== QUÉ SE PIDE ==
Continúa el texto sobre el domingo como peor día de la semana a partir de su última frase.
**** FRAGMENTO ****
¿Es el lunes el peor día de la semana? Hace unos meses, durante el almuerzo, un compañero de trabajo me dijo que no, que, para él, el peor día era el miércoles. «Acumulas cansancio de varios días de trabajo, pero el fin de semana queda aún muy lejos», arguyó, entre los rotundos noes de varios enemigos del lunes allí presentes. Muy digna, me atreví a rebatirlos a todos: «El peor día de la semana no es ninguno de esos; el peor es el domingo, porque es un lunes sin todavía serlo».

Cada domingo, al levantarnos, nos echamos a la espalda la mochila del día siguiente. Nada queda ya del ánimo festivo del viernes ni de la atmósfera reposada del sábado. Durante las 24 horas que dura, nos acompañan la melancolía dominical y el rumor incesante de todo lo que se avecina: la reunión de primera hora, el tráfico, las colas del supermercado, la junta de vecinos, el montón de papeles que nos espera sobre el escritorio, el correo incendiario que aún no hemos respondido. No es lunes todavía, pero sí su antesala; la precuela de una tragedia en ciernes.
**** INFORMACIÓN PROPORCIONADA ****
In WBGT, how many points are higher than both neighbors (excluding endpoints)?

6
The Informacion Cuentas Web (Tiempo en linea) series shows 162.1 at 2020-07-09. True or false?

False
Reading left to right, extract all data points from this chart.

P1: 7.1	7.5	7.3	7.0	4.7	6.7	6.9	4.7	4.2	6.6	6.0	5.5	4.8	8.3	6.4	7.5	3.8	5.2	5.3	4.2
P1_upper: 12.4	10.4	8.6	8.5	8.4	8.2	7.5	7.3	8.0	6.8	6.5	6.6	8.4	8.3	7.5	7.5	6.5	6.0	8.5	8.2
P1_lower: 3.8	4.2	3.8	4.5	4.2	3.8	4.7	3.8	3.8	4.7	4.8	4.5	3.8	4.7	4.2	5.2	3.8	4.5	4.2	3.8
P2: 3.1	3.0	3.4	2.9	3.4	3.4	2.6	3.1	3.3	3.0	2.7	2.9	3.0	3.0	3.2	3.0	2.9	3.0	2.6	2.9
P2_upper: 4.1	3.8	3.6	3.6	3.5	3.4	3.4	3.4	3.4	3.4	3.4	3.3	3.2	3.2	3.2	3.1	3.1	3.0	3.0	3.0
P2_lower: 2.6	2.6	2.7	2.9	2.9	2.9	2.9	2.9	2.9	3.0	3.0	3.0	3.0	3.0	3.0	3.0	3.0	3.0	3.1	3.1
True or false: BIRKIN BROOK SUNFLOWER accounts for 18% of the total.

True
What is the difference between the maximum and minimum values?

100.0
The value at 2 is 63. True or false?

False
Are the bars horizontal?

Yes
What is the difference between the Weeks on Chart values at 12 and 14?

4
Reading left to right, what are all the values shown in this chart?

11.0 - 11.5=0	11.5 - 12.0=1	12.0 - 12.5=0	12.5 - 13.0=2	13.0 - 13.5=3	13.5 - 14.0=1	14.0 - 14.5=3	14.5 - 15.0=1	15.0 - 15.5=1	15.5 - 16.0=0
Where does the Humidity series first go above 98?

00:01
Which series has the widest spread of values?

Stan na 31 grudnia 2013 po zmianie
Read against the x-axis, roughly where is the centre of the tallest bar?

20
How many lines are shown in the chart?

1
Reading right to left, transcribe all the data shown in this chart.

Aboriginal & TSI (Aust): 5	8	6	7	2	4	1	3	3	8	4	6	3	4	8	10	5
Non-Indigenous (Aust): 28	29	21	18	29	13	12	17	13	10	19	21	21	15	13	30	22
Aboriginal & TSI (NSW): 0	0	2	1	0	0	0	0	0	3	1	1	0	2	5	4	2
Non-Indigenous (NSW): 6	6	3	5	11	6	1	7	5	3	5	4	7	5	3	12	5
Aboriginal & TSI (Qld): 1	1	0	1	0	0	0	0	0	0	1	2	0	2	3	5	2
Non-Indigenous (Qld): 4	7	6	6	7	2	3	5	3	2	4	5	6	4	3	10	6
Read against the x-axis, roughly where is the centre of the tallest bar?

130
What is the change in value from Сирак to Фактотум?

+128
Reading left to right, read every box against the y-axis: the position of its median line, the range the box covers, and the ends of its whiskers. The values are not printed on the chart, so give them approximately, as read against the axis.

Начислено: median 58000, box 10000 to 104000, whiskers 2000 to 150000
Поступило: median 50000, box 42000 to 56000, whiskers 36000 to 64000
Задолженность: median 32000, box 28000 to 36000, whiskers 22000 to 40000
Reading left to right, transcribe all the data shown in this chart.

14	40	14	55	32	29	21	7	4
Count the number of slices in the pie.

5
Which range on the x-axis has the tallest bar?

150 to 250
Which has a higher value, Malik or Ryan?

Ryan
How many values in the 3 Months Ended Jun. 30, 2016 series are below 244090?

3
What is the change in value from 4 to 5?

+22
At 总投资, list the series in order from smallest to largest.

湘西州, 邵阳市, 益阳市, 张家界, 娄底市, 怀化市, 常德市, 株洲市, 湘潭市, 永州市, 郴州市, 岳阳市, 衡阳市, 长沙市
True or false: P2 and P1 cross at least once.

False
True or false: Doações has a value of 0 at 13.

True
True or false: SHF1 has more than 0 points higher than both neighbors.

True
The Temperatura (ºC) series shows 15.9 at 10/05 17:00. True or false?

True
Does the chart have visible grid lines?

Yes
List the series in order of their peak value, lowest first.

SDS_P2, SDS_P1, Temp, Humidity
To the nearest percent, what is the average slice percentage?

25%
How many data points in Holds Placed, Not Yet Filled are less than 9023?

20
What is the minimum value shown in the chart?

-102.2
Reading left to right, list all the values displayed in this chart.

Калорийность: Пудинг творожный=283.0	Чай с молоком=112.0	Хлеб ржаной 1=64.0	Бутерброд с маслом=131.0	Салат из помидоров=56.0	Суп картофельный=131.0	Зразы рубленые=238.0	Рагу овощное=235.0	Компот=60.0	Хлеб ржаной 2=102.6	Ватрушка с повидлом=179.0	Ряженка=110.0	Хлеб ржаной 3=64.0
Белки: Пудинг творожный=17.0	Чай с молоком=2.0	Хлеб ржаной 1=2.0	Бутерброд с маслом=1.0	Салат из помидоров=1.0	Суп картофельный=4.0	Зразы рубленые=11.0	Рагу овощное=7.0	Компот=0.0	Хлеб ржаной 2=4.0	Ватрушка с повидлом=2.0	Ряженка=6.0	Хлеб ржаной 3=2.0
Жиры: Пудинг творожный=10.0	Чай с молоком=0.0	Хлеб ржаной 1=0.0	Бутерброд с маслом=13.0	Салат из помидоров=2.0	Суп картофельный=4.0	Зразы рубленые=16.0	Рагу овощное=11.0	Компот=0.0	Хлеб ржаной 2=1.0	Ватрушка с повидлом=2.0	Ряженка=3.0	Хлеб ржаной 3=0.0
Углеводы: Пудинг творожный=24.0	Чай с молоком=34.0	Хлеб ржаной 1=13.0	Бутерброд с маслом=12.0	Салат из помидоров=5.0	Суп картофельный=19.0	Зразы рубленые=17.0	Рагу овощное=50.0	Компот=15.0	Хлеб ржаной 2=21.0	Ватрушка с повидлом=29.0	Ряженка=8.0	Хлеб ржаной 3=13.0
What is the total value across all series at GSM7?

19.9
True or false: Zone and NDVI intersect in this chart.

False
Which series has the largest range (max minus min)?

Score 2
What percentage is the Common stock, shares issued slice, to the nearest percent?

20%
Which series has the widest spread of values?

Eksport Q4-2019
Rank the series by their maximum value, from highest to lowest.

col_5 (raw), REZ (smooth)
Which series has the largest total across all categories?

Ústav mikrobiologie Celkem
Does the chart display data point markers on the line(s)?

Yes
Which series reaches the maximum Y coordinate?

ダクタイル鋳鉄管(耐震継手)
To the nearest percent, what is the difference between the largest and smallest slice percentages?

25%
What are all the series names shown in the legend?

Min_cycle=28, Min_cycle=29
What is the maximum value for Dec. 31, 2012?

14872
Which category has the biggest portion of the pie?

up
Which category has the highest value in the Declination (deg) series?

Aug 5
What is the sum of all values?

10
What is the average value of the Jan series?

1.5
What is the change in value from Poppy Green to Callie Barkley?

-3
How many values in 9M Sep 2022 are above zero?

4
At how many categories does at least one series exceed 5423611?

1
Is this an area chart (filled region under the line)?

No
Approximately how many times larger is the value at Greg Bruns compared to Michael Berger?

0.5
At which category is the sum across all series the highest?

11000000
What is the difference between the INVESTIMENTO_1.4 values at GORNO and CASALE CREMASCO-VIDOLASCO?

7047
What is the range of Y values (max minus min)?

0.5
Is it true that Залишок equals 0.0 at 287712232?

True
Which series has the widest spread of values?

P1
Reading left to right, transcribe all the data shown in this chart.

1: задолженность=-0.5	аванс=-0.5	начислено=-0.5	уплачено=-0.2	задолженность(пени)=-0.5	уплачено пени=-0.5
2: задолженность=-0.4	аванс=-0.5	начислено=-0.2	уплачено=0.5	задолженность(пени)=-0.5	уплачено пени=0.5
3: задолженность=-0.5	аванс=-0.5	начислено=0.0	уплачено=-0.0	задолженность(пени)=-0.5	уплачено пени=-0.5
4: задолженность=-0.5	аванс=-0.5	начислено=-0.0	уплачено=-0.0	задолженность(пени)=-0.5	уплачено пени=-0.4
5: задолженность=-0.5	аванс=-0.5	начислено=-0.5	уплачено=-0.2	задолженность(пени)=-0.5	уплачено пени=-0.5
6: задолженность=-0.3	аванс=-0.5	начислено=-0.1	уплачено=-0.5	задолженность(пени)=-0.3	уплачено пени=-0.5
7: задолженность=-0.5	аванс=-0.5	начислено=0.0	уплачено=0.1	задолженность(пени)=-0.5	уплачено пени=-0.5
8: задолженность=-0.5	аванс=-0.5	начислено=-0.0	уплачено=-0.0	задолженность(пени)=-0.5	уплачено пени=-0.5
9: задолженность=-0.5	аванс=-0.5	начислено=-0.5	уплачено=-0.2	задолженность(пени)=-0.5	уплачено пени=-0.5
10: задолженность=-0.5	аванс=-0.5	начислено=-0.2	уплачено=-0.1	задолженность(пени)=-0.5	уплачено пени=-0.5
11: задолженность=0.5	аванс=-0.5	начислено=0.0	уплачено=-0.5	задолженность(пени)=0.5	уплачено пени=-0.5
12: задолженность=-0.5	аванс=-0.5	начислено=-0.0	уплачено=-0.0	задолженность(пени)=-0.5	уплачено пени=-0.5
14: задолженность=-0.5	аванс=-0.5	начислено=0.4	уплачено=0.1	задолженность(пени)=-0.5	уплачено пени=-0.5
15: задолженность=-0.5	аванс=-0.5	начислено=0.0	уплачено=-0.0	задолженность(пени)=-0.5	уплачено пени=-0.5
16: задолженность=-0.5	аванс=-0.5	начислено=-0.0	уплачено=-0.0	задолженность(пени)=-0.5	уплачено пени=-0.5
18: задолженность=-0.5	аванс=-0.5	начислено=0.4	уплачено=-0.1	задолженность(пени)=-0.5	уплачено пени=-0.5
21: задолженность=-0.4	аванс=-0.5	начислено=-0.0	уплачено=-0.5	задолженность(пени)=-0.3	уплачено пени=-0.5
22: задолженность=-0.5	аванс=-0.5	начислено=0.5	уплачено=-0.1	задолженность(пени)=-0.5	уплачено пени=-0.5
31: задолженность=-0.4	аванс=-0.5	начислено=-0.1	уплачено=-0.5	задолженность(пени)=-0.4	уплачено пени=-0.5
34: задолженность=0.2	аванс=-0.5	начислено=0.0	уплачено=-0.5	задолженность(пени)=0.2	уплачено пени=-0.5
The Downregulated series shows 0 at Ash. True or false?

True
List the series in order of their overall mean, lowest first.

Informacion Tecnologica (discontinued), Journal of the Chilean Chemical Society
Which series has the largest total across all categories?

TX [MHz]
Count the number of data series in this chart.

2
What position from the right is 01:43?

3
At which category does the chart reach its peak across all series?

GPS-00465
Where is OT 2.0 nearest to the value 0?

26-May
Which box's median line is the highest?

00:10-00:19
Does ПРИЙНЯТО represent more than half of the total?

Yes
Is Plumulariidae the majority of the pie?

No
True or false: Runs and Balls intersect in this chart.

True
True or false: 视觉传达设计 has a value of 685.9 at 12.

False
****
== RESPUESTA ==
Nos pasamos la vida esperando. Durante la semana, la llegada del viernes. Durante el invierno, la del verano. Conocí incluso a una maravillosa mujer que, a sus noventa y tantos años, se pasaba la vida que le quedaba aguardando la muerte, y que finalmente la encontró, hace tan solo unos días, en una cama de hospital.

En el otoño de 2017, varias peluquerías montaron puestos en grandes superficies para cortar melenas de manera gratuita y hacer, con ellas, pelucas para enfermas de cáncer sin recursos. Allí fui yo, movida por no sé qué impulso, y salí deseando que llegase el otoño siguiente para recuperar mi ya añorada cabellera. Hoy, al ver cómo me cae sobre los hombros, me pregunto si debería volver a cortármela. Y así siempre.

Charlando con una buena amiga, hace ya unos años, le dije que yo nunca había sido verdaderamente capaz de disfrutar del momento presente. «Fíjate si es así que, cuando estoy comiendo, lo hago pensando en el postre», le dije. «Eso no es nada», añadió ella. «Yo como pensando en la cena».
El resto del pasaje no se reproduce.